The original Kick-Ass made me squirm, but this foul-minded follow-up made me want to leave the theater. What an ordeal to sit through! Even in a summer dominated by unwelcome sequels and bloated blockbusters, Kick-Ass 2 stands out as a genuinely repugnant movie. Like so many sequels, it’s clear from the start that there is no real reason for its existence: the promising story points that fueled the original are gone, along with key characters, and all writer-director Jeff Wadlow can do is spin his wheels.
Kick-Ass (Aaron Taylor-Johnson, who was just Aaron Johnson when he made the first movie) has forsaken his one-man superhero campaign, while the orphaned Hit-Girl (Chloë Grace Moretz) has been grounded by her guardian (Morris Chestnut).
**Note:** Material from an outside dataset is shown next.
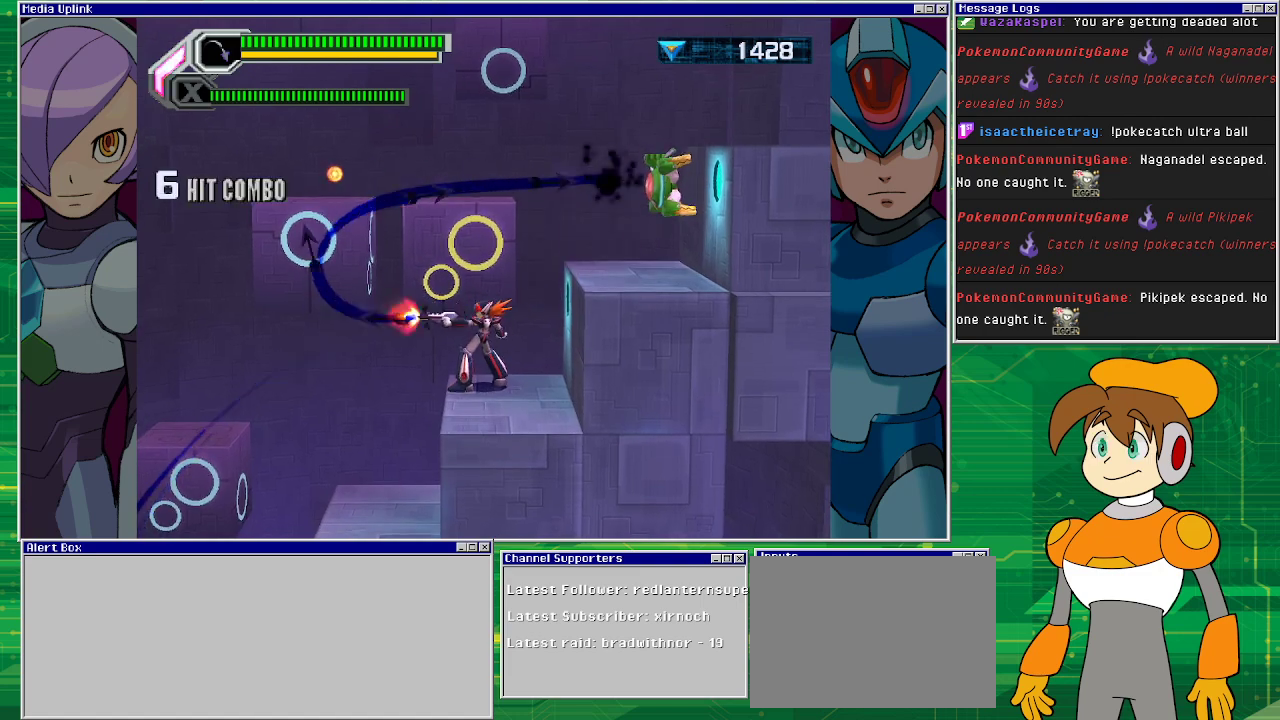
{"buttons": [], "left_stick": "center", "events": [[67, "SQUARE", "up"], [133, "SQUARE", "down"], [200, "SQUARE", "up"], [300, "SQUARE", "down"], [400, "SQUARE", "up"]]}
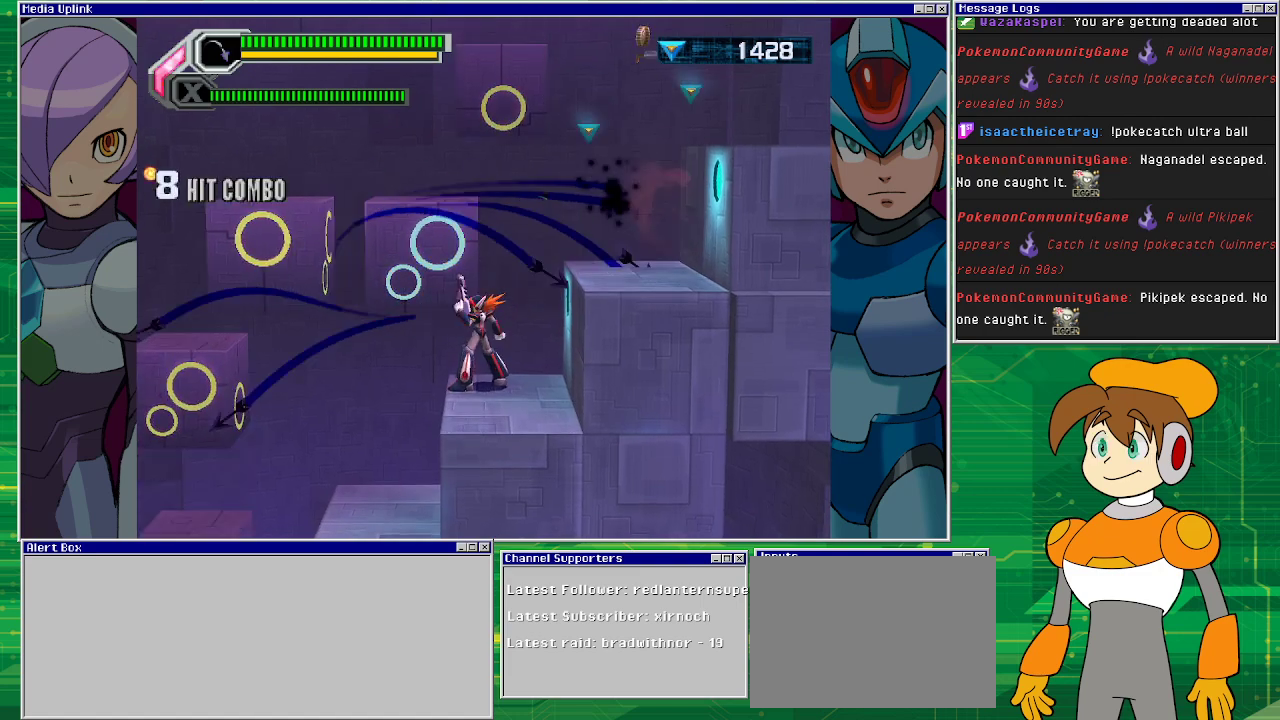
{"buttons": ["DPAD_RIGHT"], "left_stick": "center", "events": [[133, "DPAD_RIGHT", "down"], [167, "CROSS", "down"], [400, "CROSS", "up"]]}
But the former Red Mist (Christopher Mintz-Plasse) isn’t content to lie low: he wants revenge for the death of his mobster dad, so he adopts a new name that I can’t print here and recruits every scumbag in the City to join him.
I realize that some people enjoyed the first film, which even I liked at first; compared to this lame attempt at storytelling it’s a masterpiece. If you have a fondness for antisocial activity, projectile-vomiting and overall squalor, this movie has your name on it…and you’re welcome to it.